### WHAT TO PRODUCE
Continue the discussion of realism in D&D, picking up right after its last sentence.

### PAGE EXTRACT
But the other guys do have a point that some stuff in D&D just defies attempts to connect it to reality, and on that stuff, we have to acknowledge that we're no longer simulating reality, we're doing genre emulation, I guess.

The tricky bit, I think, is to kind of consciously figure out where our boundary lines are, and make sure we're on the same page with our group about them. Because if the DM's ideas conflict with the players' about what's realistic and what we're glossing over or writing off as magical, we get clashing expectations and loss of fun.
Right, I'm totally on board with things like say "Oh, if you don't have water for 3 days, bad things happen to you (queue rules that define bad things in roughly realistic terms)." Likewise you can have rules for how many miles you march in a day, and what happens if you push it. We could all go on and on, and there's no reason why these cannot or should not exist.

The breaking point I have is when I am playing the fighter that just bested a 4000 pound magical flying beast with heavy natural armor, teeth and claws as long as my arm, and a flaming breath. No actual human, no mortal bound by anything close to the natural limits of human performance, could have accomplished that. I must be superhumanly fast, strong, athletic, and have nerves of high grade titanium alloy (the hell with steel!). So, why, if I can dodge fast enough to survive in close ranger combat with this beast, do I even have to bat an eyelash at climbing a 400 nasty difficult cliff? Obviously we can and do simply ignore these issues, but then we need to simply acknowledge that we are not working with consistent models of ANYTHING, and we should therefor be willing to engage in discussions of what will be allowed in the fiction on the basis of things other than a 'realism' that wasn't really ever present to start with.

(Source records)

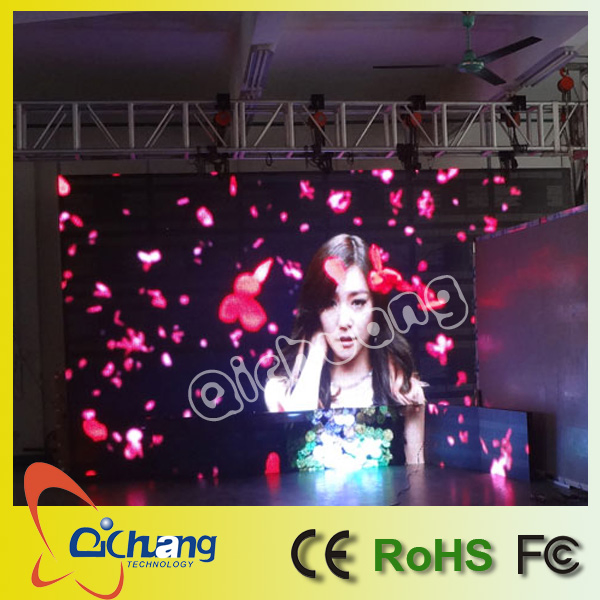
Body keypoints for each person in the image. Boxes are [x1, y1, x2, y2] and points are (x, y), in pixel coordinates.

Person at [264, 233, 426, 464]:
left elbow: (417, 479)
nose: (344, 321)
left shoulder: (404, 391)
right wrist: (316, 351)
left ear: (376, 308)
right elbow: (297, 421)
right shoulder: (281, 389)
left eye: (358, 302)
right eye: (329, 303)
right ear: (316, 310)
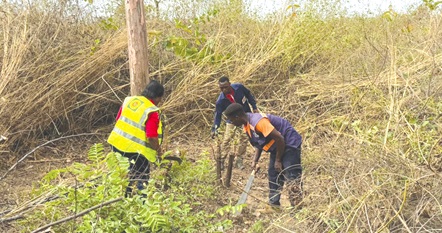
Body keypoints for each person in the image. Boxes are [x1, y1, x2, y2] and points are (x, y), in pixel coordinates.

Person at [223, 103, 303, 208]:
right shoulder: (247, 126)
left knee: (291, 174)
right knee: (273, 174)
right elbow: (258, 143)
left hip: (289, 142)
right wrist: (255, 161)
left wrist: (278, 160)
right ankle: (274, 205)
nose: (232, 123)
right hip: (277, 146)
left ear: (237, 117)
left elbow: (279, 138)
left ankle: (297, 207)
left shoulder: (258, 122)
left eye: (231, 120)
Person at [107, 80, 164, 196]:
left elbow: (119, 119)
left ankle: (125, 195)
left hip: (116, 143)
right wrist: (159, 152)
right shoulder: (151, 111)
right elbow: (152, 137)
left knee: (128, 172)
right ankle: (142, 201)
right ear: (158, 97)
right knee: (142, 174)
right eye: (160, 99)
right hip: (135, 150)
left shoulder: (129, 100)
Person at [211, 76, 259, 169]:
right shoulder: (220, 100)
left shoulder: (239, 87)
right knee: (227, 139)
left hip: (245, 116)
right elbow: (218, 115)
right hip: (232, 120)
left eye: (226, 87)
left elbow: (249, 95)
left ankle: (239, 160)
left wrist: (254, 107)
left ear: (230, 84)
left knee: (244, 137)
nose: (224, 90)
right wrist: (215, 129)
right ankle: (221, 160)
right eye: (221, 88)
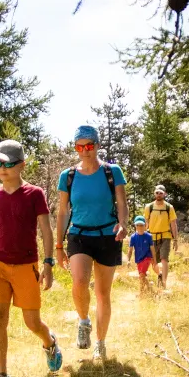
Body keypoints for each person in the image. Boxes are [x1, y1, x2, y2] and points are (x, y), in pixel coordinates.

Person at [0, 139, 62, 377]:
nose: (1, 168)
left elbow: (46, 231)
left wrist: (48, 264)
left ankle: (49, 342)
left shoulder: (34, 194)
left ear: (22, 165)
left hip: (27, 266)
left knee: (31, 322)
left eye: (7, 164)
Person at [55, 125, 128, 362]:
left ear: (97, 145)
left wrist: (124, 224)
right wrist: (58, 246)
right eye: (80, 146)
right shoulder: (68, 176)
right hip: (79, 235)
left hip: (108, 235)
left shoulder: (112, 171)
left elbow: (121, 203)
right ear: (75, 148)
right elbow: (63, 211)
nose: (85, 151)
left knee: (102, 293)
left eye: (89, 145)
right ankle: (83, 321)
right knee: (79, 281)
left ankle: (100, 342)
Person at [144, 184, 178, 290]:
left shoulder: (169, 207)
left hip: (165, 236)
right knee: (153, 261)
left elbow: (173, 224)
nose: (159, 195)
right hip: (152, 237)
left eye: (161, 193)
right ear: (154, 193)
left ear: (165, 194)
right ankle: (159, 274)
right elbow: (145, 224)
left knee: (164, 259)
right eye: (157, 193)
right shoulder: (148, 207)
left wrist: (176, 239)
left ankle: (164, 283)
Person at [127, 215, 155, 296]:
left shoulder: (149, 236)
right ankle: (150, 288)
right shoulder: (133, 237)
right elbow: (130, 250)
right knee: (141, 276)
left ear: (145, 225)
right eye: (137, 225)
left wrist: (154, 260)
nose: (139, 227)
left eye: (141, 225)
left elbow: (152, 249)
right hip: (138, 259)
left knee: (142, 275)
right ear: (135, 225)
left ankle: (141, 293)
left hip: (147, 258)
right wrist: (128, 260)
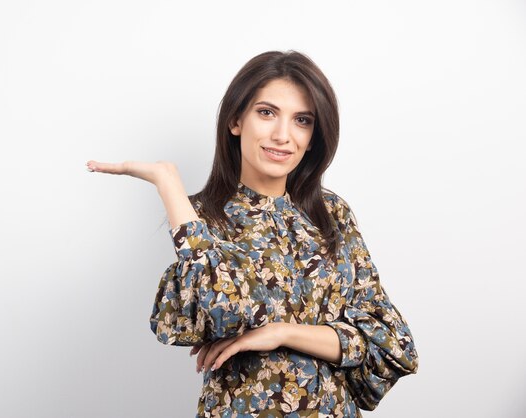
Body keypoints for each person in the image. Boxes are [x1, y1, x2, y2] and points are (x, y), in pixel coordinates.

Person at [86, 50, 419, 418]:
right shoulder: (199, 219)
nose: (282, 135)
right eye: (266, 112)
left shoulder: (331, 214)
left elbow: (392, 344)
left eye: (302, 120)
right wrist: (169, 186)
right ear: (235, 120)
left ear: (313, 136)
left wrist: (281, 332)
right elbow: (222, 308)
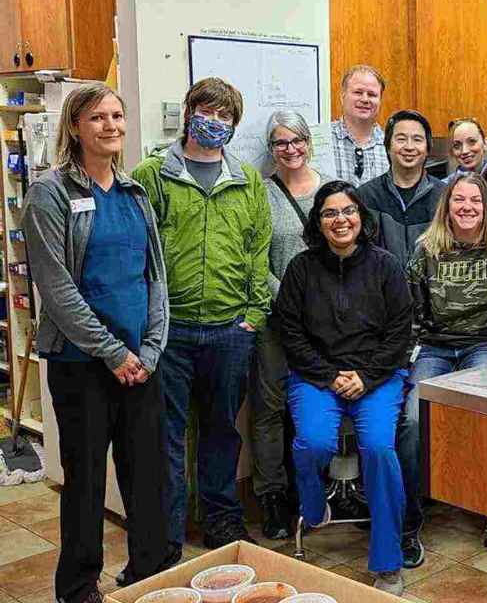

### THE ANSWER
Anyway, this kind of 'why are we doing it this way?' thinking can lead to a lot of fun results! I can go without water for 7 days because I'm a master of internal body magic (you can call it 'Qi' if you like, though that term might not be found in your genre lexicon). Heck, maybe now you've learned that 'Qi' is actually a part of your world! Like, I looked at what was going on in my 4e (and now HoML) games and I said to myself "gosh, much like people in ancient times believed, clearly magic runs everything!" So it does! Food is magical, poison is magical, disease is magical, etc. etc. etc. Huh, now we know what it means that the gods run everything! Yup, literally. We can even reason about that. A disease is a curse sent by a malevolent spirit/deity to curse you. This actually matches super well with folklore and myths! I'd also note that folklore/myth generally have heroes that are TOTALLY superhuman in every dimension (to varying degrees). 'Normalcy' is a useful concept here, but nothing is bound to it, its just a baseline starting point.
 

One thing I'm curious about regarding the preference for "simulationist" play is how much those who value it feel they are actually achieving "realistic" results, and how much of it is based on wanting to avoid "absurdities".

IME on this board, this almost always comes up in the context of an isolated instances of circumstances someone feels is ridiculous

Climbing centaurs
Gnolls v. Halflings
Barbarian casts "fall off cliff"

I've yet to see this approach presented as a "fully modeled authentic fantasy medieval society based on D&D rules" or anything. Perhaps it's confirmation bias.
 

Micah Sweet

Level Up & OSR Enthusiast
Why aren't you running this?
Is 5e your favorite game? If not, why aren't you running whatever that is?

Seriously though, my players like and are familiar with 5e, and largely don't want to learn another system. So I start with a 5e base I like (like Level Up) and build from there as much as I can.

As I said before, asking another poster to play a different game is never helpful.